Reproduce verbatim all of the data given below, but do not carry over the images.
[Supplied data — start]
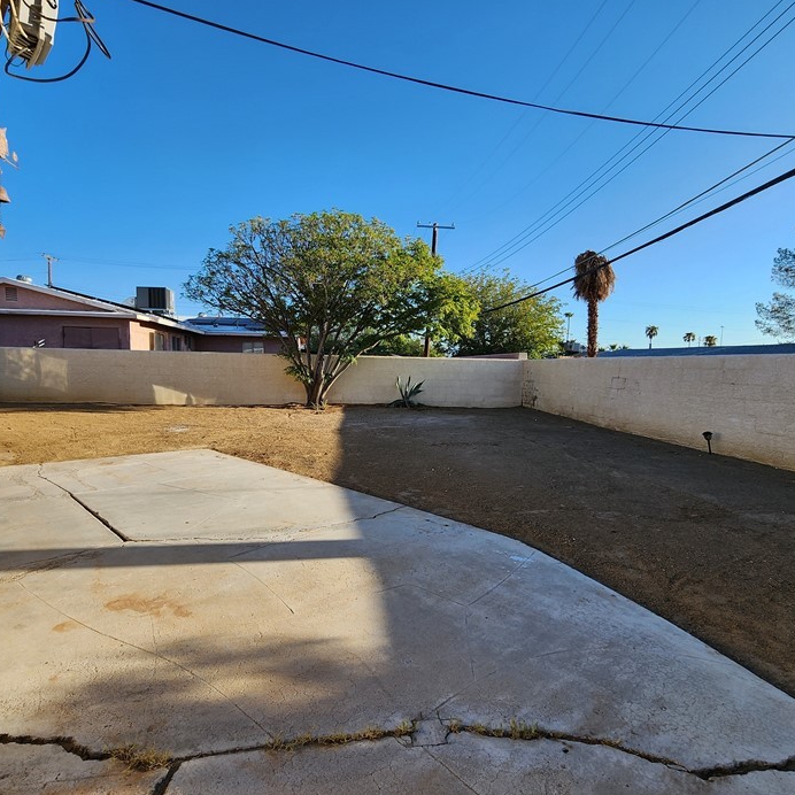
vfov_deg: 83.9
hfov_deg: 84.0
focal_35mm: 17
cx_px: 394
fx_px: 442
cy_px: 414
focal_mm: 2.2
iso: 50
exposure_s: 1/1151
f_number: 2.2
[Supplied data — finish]
Written response:
vfov_deg: 83.9
hfov_deg: 84.0
focal_35mm: 17
cx_px: 394
fx_px: 442
cy_px: 414
focal_mm: 2.2
iso: 50
exposure_s: 1/1151
f_number: 2.2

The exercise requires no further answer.